Initiation ratios for men and women over time (left) and difference in initiation ratios between men and women over time (right)

We look further to the individuals in the matching data to investigate initiation (\(I\text{'}\)) and reply rate (\(R\text{'}\)) in time, defined as the average number of requests initiated or replied to by a user per day. Messages are binned into individual days, and users tend to go through phases of high and low activity, presumed to be when they might be ‘exclusive’ with a partner, temporarily unsubscribed from the platform, or simply too busy or uninterested in engaging in online dating. As such, we take the average of the inverse time between days of activity, weighted by the number of interactions on the days in question.

There is a sizable number of users who seemingly are active at the very start of their subscription, then not at all until the end of their subscription, we speculate that this is due to a reminder email encouraging one last stab at finding romance. This results in an artificial peak of users whose activity is around 1 request per 365 days. These users are removed from the following analysis, so as to focus on those who regularly use the site. We also remove users who are only active on 1 day. The cumulative distributions are shown in Fig. 6, along with the 50%, 90%, 95%, and 99% quantiles. The quantiles are given as number per day, so initiation rate at 95% at 1.735 per day translates to 12.15 new initiations per week. Similarly reply rate at 95% at 0.943 per day translates to 6.60 new replies per week.

Fig. 6
figure 6

Cumulative histograms for Initiation Rate (\(I\text{'}\)) and Reply Rate (\(R\text{'}\))

In Relation to RQ4, the match-level data offer the opportunity to investigate the properties of attractiveness and selectivity of users when they send, but also receive requests—not necessarily symmetrical. The match-level data are aggregated by user, allowing us to study the range of behaviors of users when sending or receiving requests. We define the following measures for communication attractiveness when sending \(({A}_{s})\) and receiving (\({A}_{r})\) requests

\({A}_{s}=\frac{{n}_{rep}}{{n}_{sent}}\) \({A}_{r}=\frac{{n}_{rec}}{{n}_{v}}\) where \({n}_{sent}\) is the number of messages sent, \({n}_{rep}\) is the number of messages replied, \({n}_{rec}\) is the number of messages received, and \({n}_{v}\) is the number of profile views.

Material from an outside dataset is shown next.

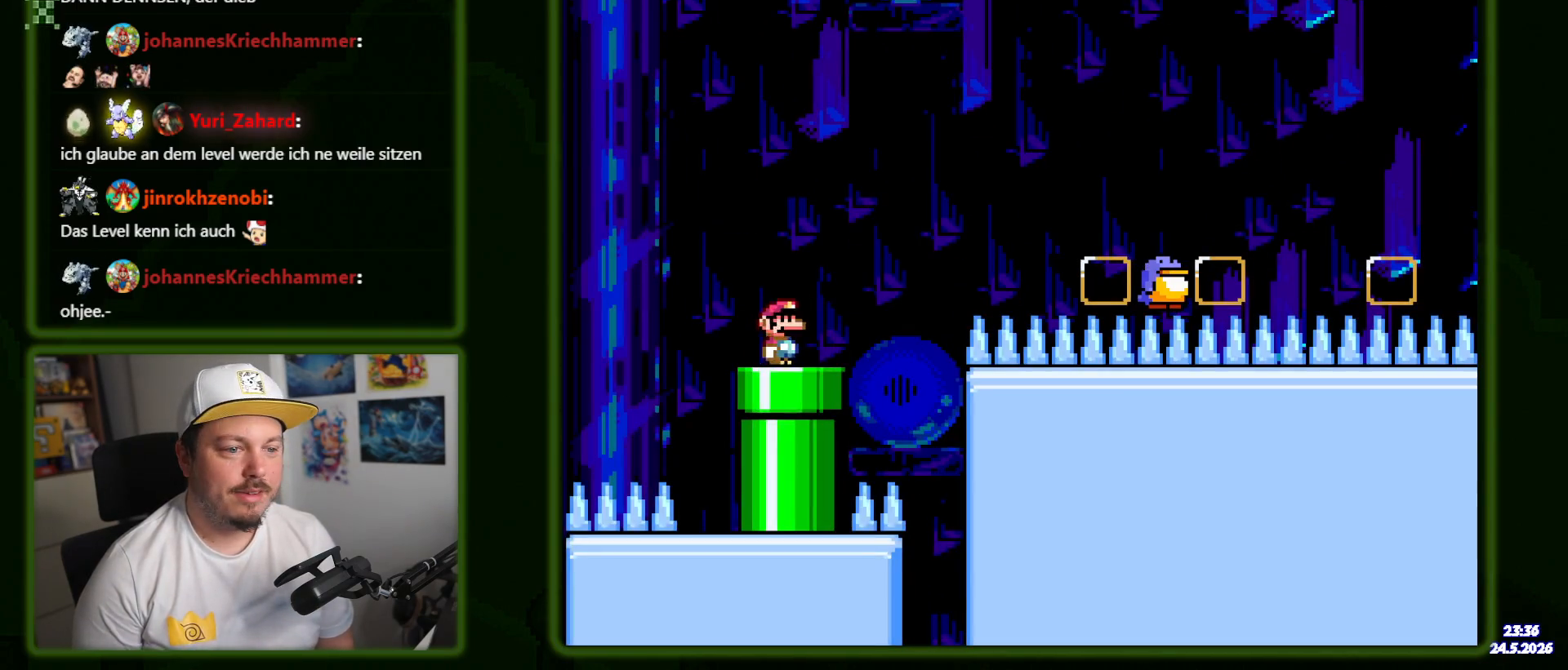
{"buttons": ["Y", "DPAD_RIGHT"], "events": [[134, "B", "down"], [484, "B", "up"]]}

Note that this defines attractiveness according to the success of a user, rather than self-perceived physical attractiveness, as used previously. We also calculate the initiation ratio and reply ratio; how likely a user is to engage with another user when presented with a possible match or a new message

\(I=\frac{{n}_{sent}}{{n}_{v}}\) \(R=\frac{{n}_{rep}}{{n}_{rec}}\).

Selectivity when sending (\({S}_{s}\)) and receiving (\({S}_{r}\)) requests, or how picky a user is when selecting partners, is consequently defined as

\({S}_{s}=1-I\) \({S}_{r}=1-R\),

where S ~ 0 indicates users send/reply to requests indiscriminately, and S ~ 1 indicates users send/reply to a very small fraction of possible requests. Thresholds for the studied users are applied, such that each user has more than 5 potential interactions for the attractiveness/selectivity measures and at least one interaction is undertaken by the user. The correlations between the attractiveness and selectivity features are plotted in Fig. 7.

Fig. 7
figure 7

Relationships between attractiveness and selectivity for both receiving and sending

We observe a positive, significant correlation between attractiveness and selectivity: those who receive lots of requests are able to select their preferred partners, whereas those who receive fewer matches are forced to be less choosy. Users act on feedback based on how many replies they receive to adjust their expectations, as well as self-perception of attractiveness. There is also correlation between attractiveness when receiving requests, and selectivity when sending requests, one step removed from each other, and reliant on self-perception of attractiveness compared to potential matches. In summary, more attractive people, whether initiating or receiving contact, are more selective with the fraction of people that they interact with.

Personality features

We built a multivariate regression model to determine which variables could predict “success” in online, as measured by communication rate (communication initiations received over profile views by matches). After transforming skewed variables to normalize distribution and standardizing all coefficients, the results of the multivariate regression against communication rate are reported in Table 4.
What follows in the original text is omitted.